- WHAT YOU NEED TO DO -
Transcribe the text of all the entries below word for word, and leave the pictures out of your answer.

- RECORDS FOR THIS TASK -
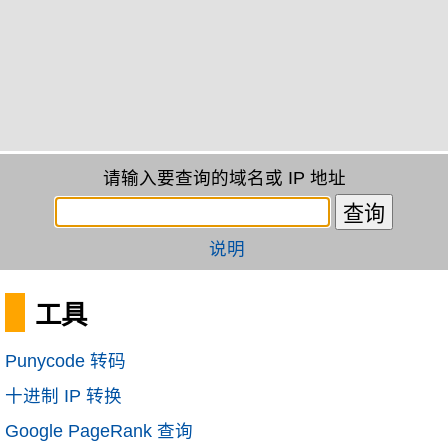
请输入要查询的域名或 IP 地址
说明
工具
Punycode 转码
十进制 IP 转换
Google PageRank 查询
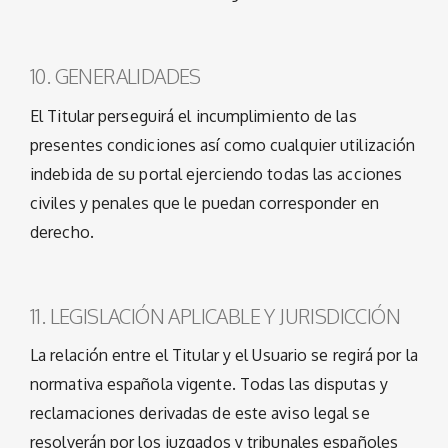
10. GENERALIDADES
El Titular perseguirá el incumplimiento de las
presentes condiciones así como cualquier utilización
indebida de su portal ejerciendo todas las acciones
civiles y penales que le puedan corresponder en
derecho.
11. LEGISLACIÓN APLICABLE Y JURISDICCIÓN
La relación entre el Titular y el Usuario se regirá por la
normativa española vigente. Todas las disputas y
reclamaciones derivadas de este aviso legal se
resolverán por los juzgados y tribunales españoles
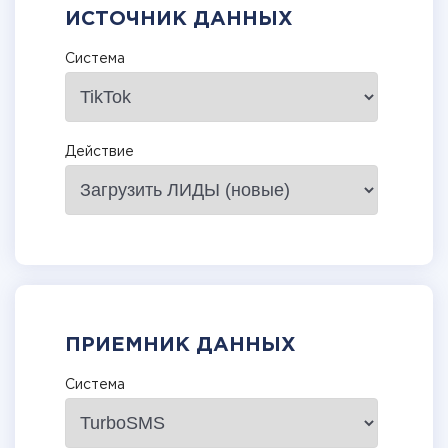
ИСТОЧНИК ДАННЫХ
Система
Действие
ПРИЕМНИК ДАННЫХ
Система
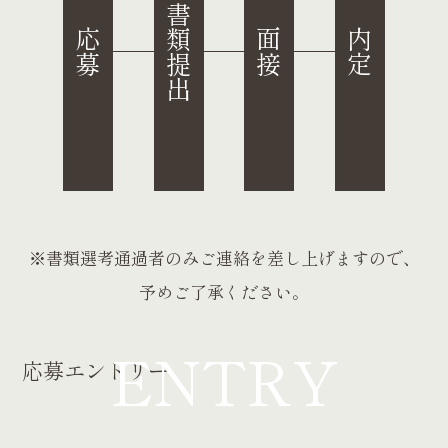
書類提出
応募
面接
内定
給与
給与
月給250,000円～300,000円（能力・経験により決定）
時給 1,100円以上（能力・経験により決定） ※６ヶ
※６ヶ月の試用期間あり
月の試用期間：時給 1,000円
勤務地
勤務地
埼玉県狭山市狭山42-17
埼玉県狭山市狭山42-17
※書類選考通過者のみご連絡を差し上げますので、
交通アクセス
交通アクセス
予めご了承ください。
関越自動車道川越ICからR16狭山方面約10分／西武
関越自動車道川越ICからR16狭山方面約10分／西武
ENTRY
応募エントリー
新宿線「狭山市」駅から徒歩18分
新宿線「狭山市」駅から徒歩18分
勤務時間
勤務時間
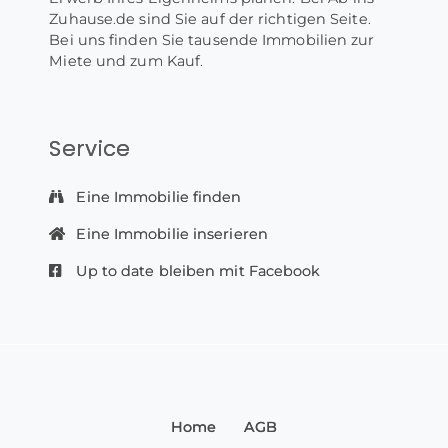
Zuhause.de sind Sie auf der richtigen Seite.
Bei uns finden Sie tausende Immobilien zur
Miete und zum Kauf.
Service
Eine Immobilie finden
Eine Immobilie inserieren
Up to date bleiben mit Facebook
Home
AGB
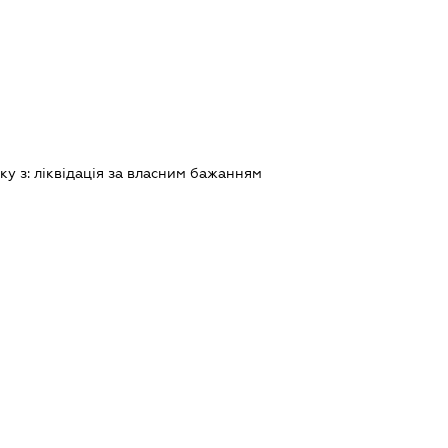
ку з:
лiквiдацiя за власним бажанням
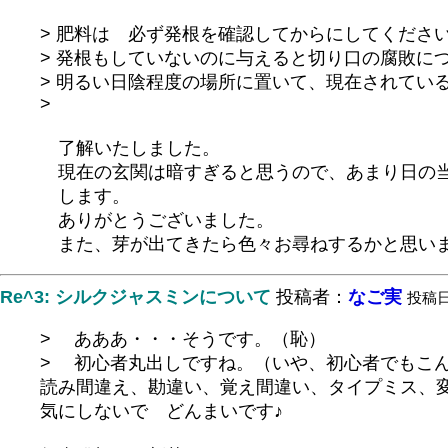
> 肥料は 必ず発根を確認してからにしてくださ
> 発根もしていないのに与えると切り口の腐敗に
> 明るい日陰程度の場所に置いて、現在されてい
>
了解いたしました。
現在の玄関は暗すぎると思うので、あまり日の当
します。
ありがとうございました。
また、芽が出てきたら色々お尋ねするかと思いま
Re^3: シルクジャスミンについて
投稿者：
なご実
投稿日：
> あああ・・・そうです。（恥）
> 初心者丸出しですね。（いや、初心者でもこ
読み間違え、勘違い、覚え間違い、タイプミス、
気にしないで どんまいです♪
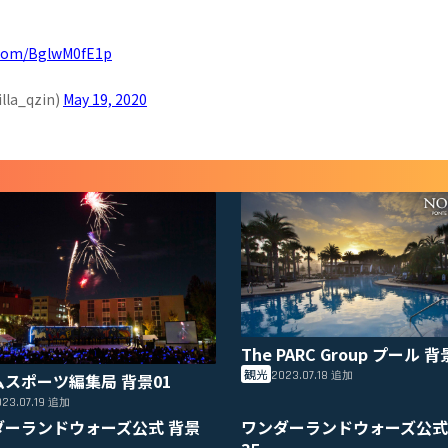
r.com/BglwM0fE1p
a_qzin)
May 19, 2020
The PARC Group プール 背
観光
2023.07.18
ムスポーツ編集局 背景01
追加
23.07.19
追加
ダーランドウォーズ公式 背景
ワンダーランドウォーズ公式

- RESULT OF THE EXERCISE -
请输入要查询的域名或 IP 地址
说明
工具
Punycode 转码
十进制 IP 转换
Google PageRank 查询
10. GENERALIDADES
El Titular perseguirá el incumplimiento de las
presentes condiciones así como cualquier utilización
indebida de su portal ejerciendo todas las acciones
civiles y penales que le puedan corresponder en
derecho.
11. LEGISLACIÓN APLICABLE Y JURISDICCIÓN
La relación entre el Titular y el Usuario se regirá por la
normativa española vigente. Todas las disputas y
reclamaciones derivadas de este aviso legal se
resolverán por los juzgados y tribunales españoles
ИСТОЧНИК ДАННЫХ
Система
Действие
ПРИЕМНИК ДАННЫХ
Система
書類提出
応募
面接
内定
給与
給与
月給250,000円～300,000円（能力・経験により決定）
時給 1,100円以上（能力・経験により決定） ※６ヶ
※６ヶ月の試用期間あり
月の試用期間：時給 1,000円
勤務地
勤務地
埼玉県狭山市狭山42-17
埼玉県狭山市狭山42-17
※書類選考通過者のみご連絡を差し上げますので、
交通アクセス
交通アクセス
予めご了承ください。
関越自動車道川越ICからR16狭山方面約10分／西武
関越自動車道川越ICからR16狭山方面約10分／西武
ENTRY
応募エントリー
新宿線「狭山市」駅から徒歩18分
新宿線「狭山市」駅から徒歩18分
勤務時間
勤務時間
Zuhause.de sind Sie auf der richtigen Seite.
Bei uns finden Sie tausende Immobilien zur
Miete und zum Kauf.
Service
Eine Immobilie finden
Eine Immobilie inserieren
Up to date bleiben mit Facebook
Home
AGB
ку з:
лiквiдацiя за власним бажанням
> 肥料は 必ず発根を確認してからにしてくださ
> 発根もしていないのに与えると切り口の腐敗に
> 明るい日陰程度の場所に置いて、現在されてい
>
了解いたしました。
現在の玄関は暗すぎると思うので、あまり日の当
します。
ありがとうございました。
また、芽が出てきたら色々お尋ねするかと思いま
Re^3: シルクジャスミンについて
投稿者：
なご実
投稿日：
> あああ・・・そうです。（恥）
> 初心者丸出しですね。（いや、初心者でもこ
読み間違え、勘違い、覚え間違い、タイプミス、
気にしないで どんまいです♪
r.com/BglwM0fE1p
a_qzin)
May 19, 2020
The PARC Group プール 背
観光
2023.07.18
ムスポーツ編集局 背景01
追加
23.07.19
追加
ダーランドウォーズ公式 背景
ワンダーランドウォーズ公式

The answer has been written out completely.